Solving a genuine bottleneck in the review process — most teams either skip visual review entirely or someone has to manually pull the branch and run it locally, which kills momentum. Automating before/after video capture directly in the PR is a smart zero-friction approach. Would be great to see integration with Linear or Jira to auto-attach the video to the linked issue. The free tier is a great hook for open source projects.
Code review lag is real when you're trying to iterate on UI. Your reviewers have to manually spin up your branch, run the app, and manually click around to actually see the change. PR Preview flips this - suddenly your before/after video is right in the PR itself. Saves time, prevents visual misunderstandings, and gets code merged faster. Love the simple approach here.

This solves a very real review gap: code diffs show implementation, but not the user journey. A before/after video in the PR would make async review much easier for developers, PMs, and designers. Curious whether it supports authenticated flows through saved sessions or test credentials, since that’s where a lot of visual regressions hide.

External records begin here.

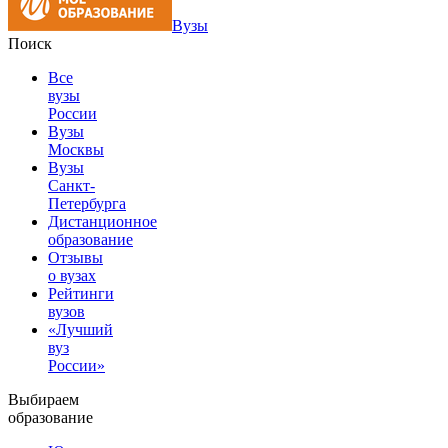
Вузы
Поиск
Все
вузы
России
Вузы
Москвы
Вузы
Санкт-
Петербурга
Дистанционное
образование
Отзывы
о вузах
Рейтинги
вузов
«Лучший
вуз
России»
Выбираем
образование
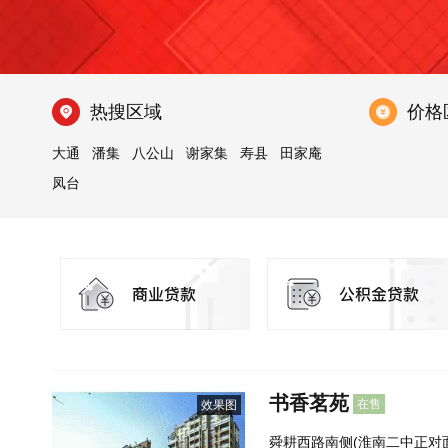
热搜区域
价格
大通
潘集
八公山
谢家集
寿县
田家庵
凤台
书香茗苑
在售
效果图
舜耕西路南侧(淮南二中正对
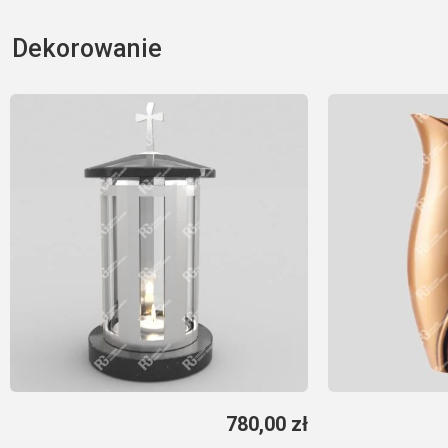
Dekorowanie
780,00
zł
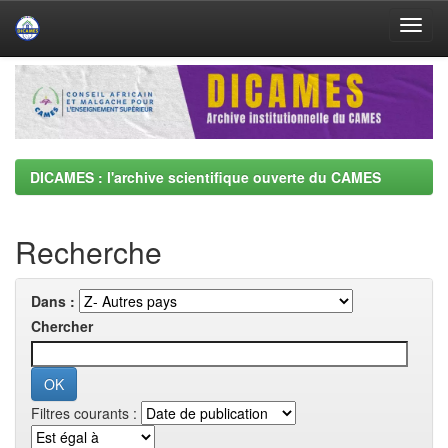
Skip
navigation
DICAMES : l'archive scientifique ouverte du CAMES
Recherche
Dans :
Chercher
Filtres courants :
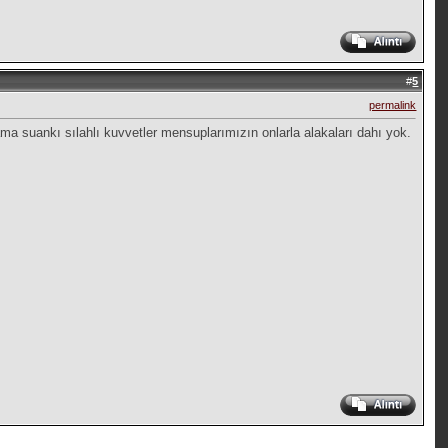
#
5
permalink
ma suankı sılahlı kuvvetler mensuplarımızın onlarla alakaları dahı yok.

Really like how PR Preview tackles the classic “code looks fine, but what actually changed for users?” problem. Having an automatic before/after video for each PR makes it so much easier for reviewers and PMs to catch UX regressions, micro-copy changes, and layout bugs without pulling the branch locally. Also feels super helpful for async, distributed teams where designers or stakeholders can just watch the clip in the PR and give feedback. Curious how it handles longer user journeys and flaky UI states, but the core idea is spot on for UI-heavy products.
Running the same journey against both the base build and the PR build and rendering a side-by-side is a neat CI trick. How are the journeys defined — recorded once and replayed, or written as scripts like Playwright specs? I'm curious what happens when a PR intentionally changes the flow (a button moves, a step disappears): does the 'after' run adapt or just fail? Being open source makes this easy to trial on a side project, which I appreciate.

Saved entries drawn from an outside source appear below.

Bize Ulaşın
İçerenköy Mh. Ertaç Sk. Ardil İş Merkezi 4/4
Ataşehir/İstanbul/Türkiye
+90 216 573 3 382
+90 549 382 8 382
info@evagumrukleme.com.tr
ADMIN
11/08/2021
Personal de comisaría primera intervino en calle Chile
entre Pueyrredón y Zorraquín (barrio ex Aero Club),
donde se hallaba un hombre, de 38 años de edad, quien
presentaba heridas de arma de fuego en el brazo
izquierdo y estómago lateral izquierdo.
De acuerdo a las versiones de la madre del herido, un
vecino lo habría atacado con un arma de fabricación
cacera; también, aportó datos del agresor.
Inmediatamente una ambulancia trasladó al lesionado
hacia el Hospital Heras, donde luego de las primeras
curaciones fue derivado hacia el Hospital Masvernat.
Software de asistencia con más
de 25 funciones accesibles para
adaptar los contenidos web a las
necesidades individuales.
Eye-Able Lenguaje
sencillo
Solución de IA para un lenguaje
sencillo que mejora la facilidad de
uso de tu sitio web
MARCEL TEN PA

This solves a very real gap in code review: PRs show what changed in code, but not always what changed for users. A before/after user journey video would make UI reviews much easier for developers, PMs, and designers, especially in async teams. I can see this helping catch layout regressions, copy changes, and broken flows before merge. Curious how it handles auth-heavy or flaky states, but the core idea is immediately practical.
This solves a real friction point in code review workflows. The gap between static diffs and actual visual changes is huge - designers often can't spot regressions in a code review, and PMs have to manually test branches to validate UX didn't break. Auto-generated before/after videos that work directly in the PR make it so much easier to catch subtle layout bugs, color shifts, or accessibility issues without checking out locally. The sub-60s render time is impressive too.

Solving a genuine bottleneck in the review process — most teams either skip visual review entirely or someone has to manually pull the branch and run it locally, which kills momentum. Automating before/after video capture directly in the PR is a smart zero-friction approach. Would be great to see integration with Linear or Jira to auto-attach the video to the linked issue. The free tier is a great hook for open source projects.
Code review lag is real when you're trying to iterate on UI. Your reviewers have to manually spin up your branch, run the app, and manually click around to actually see the change. PR Preview flips this - suddenly your before/after video is right in the PR itself. Saves time, prevents visual misunderstandings, and gets code merged faster. Love the simple approach here.